Whenever a line below includes "linejoin", add it to the tally, then give the total and nothing more.

Exercise data START

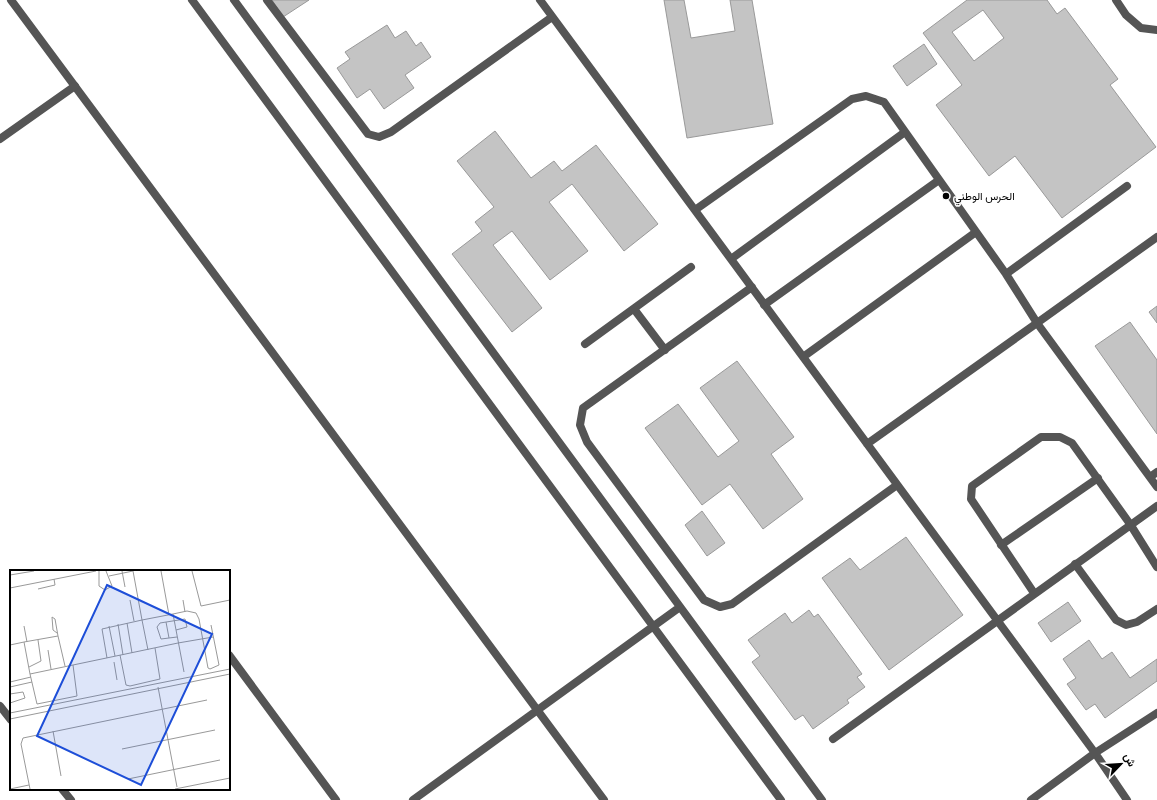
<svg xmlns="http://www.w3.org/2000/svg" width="1157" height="800" viewBox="0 0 1157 800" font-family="Overpass,Vazirmatn,sans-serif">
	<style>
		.building { fill: #c4c4c4; stroke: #999; fill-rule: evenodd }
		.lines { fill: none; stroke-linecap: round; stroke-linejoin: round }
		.service { stroke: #555; stroke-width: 8 }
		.minor { stroke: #555; stroke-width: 8 }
		.poi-dot { fill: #000; stroke: #fff; stroke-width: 1.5 }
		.labels { text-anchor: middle; stroke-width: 3; stroke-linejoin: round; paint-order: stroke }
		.poi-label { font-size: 11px; fill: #000; stroke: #fff; text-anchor: start }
		.inset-road { fill: none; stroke: #999; stroke-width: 1 }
		.view { fill: #1d4ed8; fill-opacity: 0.15; stroke: #1d4ed8; stroke-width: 2 }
		.inset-edge { fill: none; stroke: #000; stroke-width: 2 }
	</style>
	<rect width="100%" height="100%" fill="#fff"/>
	<path class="building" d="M 272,0 L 309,0 L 283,17 Z
		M 664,0 L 684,0 L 691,38 L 735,31 L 730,0 L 752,0 L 773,124 L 687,138 Z
		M 967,0 L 1047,0 L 1057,14 L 1065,8 L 1118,79 L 1110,85 L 1156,147 L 1062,218 L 1015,156 L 989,176 L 936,105 L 962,85 L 923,33 ZM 983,10 L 1004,38 L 974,61 L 952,32 Z
		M 387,25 L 395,38 L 406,31 L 416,46 L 421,42 L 431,57 L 405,75 L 414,88 L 384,109 L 370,89 L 357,98 L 337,68 L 350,59 L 345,52 Z
		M 924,44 L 937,64 L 907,86 L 893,66 Z
		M 495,131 L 531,178 L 554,161 L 562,171 L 596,145 L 658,224 L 624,251 L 572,184 L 549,202 L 588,251 L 550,280 L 512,231 L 493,245 L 542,308 L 512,332 L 452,254 L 482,231 L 475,222 L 494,207 L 457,161 Z
		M 1157,306 L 1157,323 L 1149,312 Z
		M 1130,322 L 1157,360 L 1157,434 L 1095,346 Z
		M 737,361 L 794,437 L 771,454 L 803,499 L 763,529 L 730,484 L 702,505 L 645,428 L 678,404 L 718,457 L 739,441 L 700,388 Z
		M 702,511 L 725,543 L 707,556 L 685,525 Z
		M 906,537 L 963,615 L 889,670 L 822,578 L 850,558 L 860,570 Z
		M 1068,602 L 1081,621 L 1051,642 L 1038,623 Z
		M 809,610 L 814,617 L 818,614 L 862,674 L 857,677 L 865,687 L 847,700 L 849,703 L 813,729 L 803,715 L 795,720 L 752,662 L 760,656 L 748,640 L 785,613 L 792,623 Z
		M 1089,640 L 1102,659 L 1112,652 L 1130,678 L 1157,659 L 1157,681 L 1105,718 L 1095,704 L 1086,710 L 1067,684 L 1076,678 L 1063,659 Z"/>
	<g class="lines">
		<path class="service" d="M 11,0 L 604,800
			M 192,0 L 781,800
			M 234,0 L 822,800
			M 267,0 L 368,134 L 379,137 L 391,132 L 552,17
			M 540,0 L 1095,753 L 1127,800
			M 1116,0 L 1126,15 L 1141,28 L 1157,30
			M 695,210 L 852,99 L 866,96 L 884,102 L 1006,274 L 1037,323 L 1157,237
			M 731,259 L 905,132
			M 1006,274 L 1127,186
			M 752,287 L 583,408 L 580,425 L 587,442 L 704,600 L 720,607 L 732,604 L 897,485
			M 764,305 L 939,180
			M 634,309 L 665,350
			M 585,344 L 691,267
			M 803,357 L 976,232
			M 867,444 L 1037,323 L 1157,487
			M 1150,477 L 1157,472
			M 1001,545 L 1098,478
			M 1075,564 L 1116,620 L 1126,625 L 1137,622 L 1157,609
			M 1034,593 L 971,499 L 972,486 L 1041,437 L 1060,437 L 1072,443 L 1130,524 L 1157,567
			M 229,655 L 336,800
			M 0,706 L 11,720
			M 833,739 L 1157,506
			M 62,789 L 71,800
			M 413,800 L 680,607
			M 1031,800 L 1095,753 L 1157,713"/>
		<path class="minor" d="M 0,139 L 75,86"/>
	</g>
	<circle class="poi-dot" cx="946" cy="196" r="4"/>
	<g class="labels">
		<g class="poi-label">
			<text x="954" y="200">الحرس الوطني</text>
		</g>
	</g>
	<g transform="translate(10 570)">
		<rect width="220" height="220" fill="#fff"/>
		<path class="inset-road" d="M 89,1 L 89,16 L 95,20 L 102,16 L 96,1M 112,1 L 115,17M 151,1 L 159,45M 182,1 L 191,36 L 220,30M 0,5 L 24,1M 99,6 L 123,1M 0,18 L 86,1M 28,19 L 45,15 L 44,9M 120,30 L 124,51M 173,30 L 175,42M 163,44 L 177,41 L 186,43 L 189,49 L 198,98 L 200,99 L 209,95 L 201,55M 156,52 L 159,68M 117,53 L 122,83M 108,54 L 113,85M 14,56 L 17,72M 99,56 L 105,86M 166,60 L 177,57 L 175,49 L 150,53 L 147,57 L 151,69 L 167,67M 47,63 L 43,60 L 42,47 L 45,49 L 48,66M 14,72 L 48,66 L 55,96M 0,75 L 14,72 L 20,104M 38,80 L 41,99M 138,80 L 132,50 L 163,44 L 174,102M 110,85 L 116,115 L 120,116 L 150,109 L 145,78M 97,88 L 92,59 L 132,50 L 123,1M 104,92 L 107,110M 63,95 L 67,126 L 27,134 L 20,104 L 63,95 L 168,73 L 203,67M 19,97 L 31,91 L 28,70M 0,112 L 21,107M 0,117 L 22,112M 148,117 L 167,217M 0,124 L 13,122 L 15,128 L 0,133M 0,143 L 220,99M 0,149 L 220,104M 43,161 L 51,206M 112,179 L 205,160M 118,209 L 210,190M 0,219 L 19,215M 20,219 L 11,174 L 13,168 L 197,130M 165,219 L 220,208"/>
		<path class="view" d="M 97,15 L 202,64 L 131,215 L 27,166 Z"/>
		<rect width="220" height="220" class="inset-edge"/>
	</g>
	<g transform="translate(1121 764) rotate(65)" stroke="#ffffff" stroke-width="3" paint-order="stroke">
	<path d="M0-3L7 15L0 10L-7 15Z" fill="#000000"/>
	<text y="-6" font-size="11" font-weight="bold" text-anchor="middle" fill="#000000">ش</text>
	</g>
</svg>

Exercise data END

--- Expected answer ---
2